The authors conduct an empirical study of the comparative performance of Islamic and conventional indices during various crisis and noncrisis periods. The study concludes that Islamic indices perform better than conventional ones during crisis periods because of their lower volatility and betas.
What’s Inside?
The authors use indices with both conventional and Islamic versions available to show that Islamic indices outperformed their conventional counterparts during periods of turbulence within the study period. The strength of return association between conventional and Islamic indices is relatively high for the majority of indices, but the low-debt, nonfinancial, social–ethical approach of Shari’a law may provide a hedging alternative for equity investors because of these indices’ lower volatility and betas.
How Is This Research Useful to Practitioners?
The authors contribute to the emerging empirical literature on Shari’a-compliant investments. Islamic investment products are very different from conventional equity and bond funds, but exactly how different they are—and their implications for risk management—is not well known.

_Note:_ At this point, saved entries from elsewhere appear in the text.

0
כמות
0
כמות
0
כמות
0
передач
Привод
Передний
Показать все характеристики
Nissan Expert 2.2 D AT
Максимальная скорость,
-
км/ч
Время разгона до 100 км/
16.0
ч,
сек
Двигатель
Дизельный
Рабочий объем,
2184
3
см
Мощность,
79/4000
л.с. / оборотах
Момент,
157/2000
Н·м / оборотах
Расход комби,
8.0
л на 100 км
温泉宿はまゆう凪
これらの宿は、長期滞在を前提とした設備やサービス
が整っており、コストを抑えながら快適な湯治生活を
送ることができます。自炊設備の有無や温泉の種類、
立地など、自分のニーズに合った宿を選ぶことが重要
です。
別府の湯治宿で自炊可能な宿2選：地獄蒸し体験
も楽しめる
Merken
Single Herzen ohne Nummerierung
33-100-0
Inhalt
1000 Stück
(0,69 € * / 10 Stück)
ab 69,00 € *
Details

Financial theory would cast doubt on the ability of Islamic investments to perform as well as conventional indices because the filtering process results in a smaller, less-diversified investment pool. Shari’a indices have fewer constituent members than their conventional counterparts; the S&P 500 Shariah Index, for example, is composed of only 227 stocks.
Basing investment decisions on Islamic principles of transactions (muamalat) requires that each investment pass two broad screens. The first type of screen is sector based; these screens ensure that the businesses are not involved in pork, alcohol, or gambling because these goods and services are considered contrary to Islamic principles and thus haraam (“sinful and prohibited”). It is lawful to make an equity investment in a company, but a shareholder is a partner in the business; thus, goods and services provided by the business must be halal, or permissible. On the surface, this screen could have a detrimental impact on performance because many companies in industries that lure consumers with so-called sinful temptations have historically had consistent, healthy returns and dividends in both good and bad economic environments. By neglecting “sin stocks,” Shari’a investing may restrict a portfolio’s ability to deliver stable, volatility-buffered returns.

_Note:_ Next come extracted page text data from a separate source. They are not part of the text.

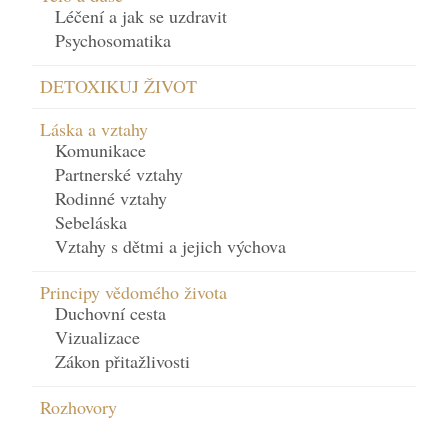
Léčení a jak se uzdravit
Psychosomatika
DETOXIKUJ ŽIVOT
Láska a vztahy
Komunikace
Partnerské vztahy
Rodinné vztahy
Sebeláska
Vztahy s dětmi a jejich výchova
Principy vědomého života
Duchovní cesta
Vizualizace
Zákon přitažlivosti
Rozhovory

The second series of screens is accounting based. Conventional financial services that feature transactions based on interest and borrowing are also prohibited. Islam proposes that if capital is lent on a “loan” basis, then it must be repaid with no excess—that is, interest. This criterion means that conventional banks, investment companies, insurance companies, and other financial institutions are considered noncompliant.
Ideally, there should be no interest-based debt, but according to the Islamic legal principle “to the majority goes the verdict of the whole,” a company is a permissible investment if debt financing is less than 33% of its capital. These screens ensure that a company’s debt-to-equity ratio is less than 33%, accounts receivable to equity is less than 49%, and so on. These quantitative ratio filters remove highly leveraged firms and have the potential to produce a portfolio with lower beta than traditional indices. Quantitative ratio filters tilt the Shari’a-compliant universe toward companies with strong cash flows, robust returns on equity, and solid balance sheets. These characteristics are likely to be rewarded in periods of credit and liquidity constraints. In fact, Shari’a screening by accounting measures represents a convergence between environmental, social, and governance investing and popular new forms of fundamental indexing and smart beta.
How Did the Authors Conduct This Research?
The authors explore whether there is a difference in the mean return between Islamic and conventional indices and whether the difference is statistically significant. They use a matched-pair comparison of 12 global conventional and Islamic indices and measure the risk-adjusted performance using the Sharpe ratio, Treynor index, and Jensen’s alpha derived from the capital asset pricing model. The benchmark index for both conventional and Islamic indices is the MSCI All Country Index.
The period of study is from 2000 to 2011. The dataset is divided into five categories, each covering a different period.
Returns on Islamic indices are less drastically affected by turbulent times than are those on the conventional indices, according to all three performance measures. The point is highlighted by the fact that conventional equity funds were hit particularly hard by the subprime crisis, but 2007 was a strong year for Shari’a-compliant equities in Islamic indices.
Abstractor’s Viewpoint
Islamic investing is one of the fastest-growing segments of the global financial industry. The modern Islamic financial industry can be expected to experience substantial growth for many years to come. The volatility-buffering characteristics of these ethics-filtered investments make them of interest to risk-averse, non-Muslim, Western investors as well.
There are certain characteristics and biases to Shari’a investments. In addition to removing highly levered firms and underweighting consumer discretionary and financial services, Shari’a compliance tends to put more weight on certain industries, including technology, oil and gas, and health care. It would be interesting to explore the sector attribution of the performance figures quoted in the study—with particular attention to the exclusions that contributed to over- and underperformance.